‘Tranquil Shift’ drill in Senegal, Sierra Leone tests new outbreak evacuation system

An international exercise for dealing with disease outbreaks held in Senegal last week was described Tuesday as “the largest overseas biocontainment exercise in history” by United States officials.
The exercise, called Tranquil Shift, involved five American aircraft first flown into Dakar on April 11. Exercise team members then flew to Freetown, Sierra Leone, to pick up 11 simulated patients exposed to a hypothetical “highly contagious pathogen,” and returned to Dulles Airport in Washington D.C.

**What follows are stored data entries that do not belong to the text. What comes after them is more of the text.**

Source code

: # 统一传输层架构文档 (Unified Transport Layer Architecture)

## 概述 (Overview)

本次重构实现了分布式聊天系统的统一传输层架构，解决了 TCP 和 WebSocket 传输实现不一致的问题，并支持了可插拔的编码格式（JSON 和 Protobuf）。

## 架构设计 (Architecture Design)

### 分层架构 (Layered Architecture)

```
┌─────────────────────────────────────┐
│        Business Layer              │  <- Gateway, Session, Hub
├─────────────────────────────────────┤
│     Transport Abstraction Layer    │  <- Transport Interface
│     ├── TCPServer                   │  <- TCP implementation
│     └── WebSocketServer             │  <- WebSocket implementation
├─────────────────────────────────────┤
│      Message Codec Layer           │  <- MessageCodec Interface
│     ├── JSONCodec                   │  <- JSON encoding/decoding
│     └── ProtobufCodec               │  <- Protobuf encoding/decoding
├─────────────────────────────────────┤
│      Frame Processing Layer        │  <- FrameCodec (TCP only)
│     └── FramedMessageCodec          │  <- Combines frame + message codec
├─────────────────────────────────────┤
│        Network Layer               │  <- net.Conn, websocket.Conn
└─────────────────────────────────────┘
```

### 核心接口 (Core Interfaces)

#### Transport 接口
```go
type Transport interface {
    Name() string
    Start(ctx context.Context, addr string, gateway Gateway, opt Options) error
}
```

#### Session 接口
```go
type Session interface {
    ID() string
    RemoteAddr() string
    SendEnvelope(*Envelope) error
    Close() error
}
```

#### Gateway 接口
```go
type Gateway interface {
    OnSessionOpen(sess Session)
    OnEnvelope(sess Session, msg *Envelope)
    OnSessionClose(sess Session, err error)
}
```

The “patients” were then flown to five different hospitals in the U.S. with specialized care facilities.
“This is not about Ebola,” said Dr. William Walters, the U.S. Department of State’s managing director for Operational Medicine, on the exercise.
“This is about the Middle East respiratory syndrome coronavirus, MERS-CoV, in Qatar, with outbreaks every month for the past several months; Lassa fever in Benin, Togo, and Burkina Faso from February of this year; plague in Madagascar in December of last year. Infectious disease outbreaks happen all the time.”
The exercise tested the ability to use new 40-foot containers that serve as mobile intensive care units, and can be loaded onto several different types of aircraft to perform evacuations of more than one person. This Containerized BioContainment System replaces the soft plastic tents that were used during the Ebola crisis.
The system has never been used apart from the drills, officials said during the press conference, and was designed for use in nonmilitary aircraft.
Walters stressed the importance of emergency response, whatever the agent and wherever that occurs.
“Whether there is an outbreak in Paducah (Kentucky) or in Pretoria, at the end of the day, there will be a requirement for safe and effective and efficient movement of patients to the appropriate care,” Walters said.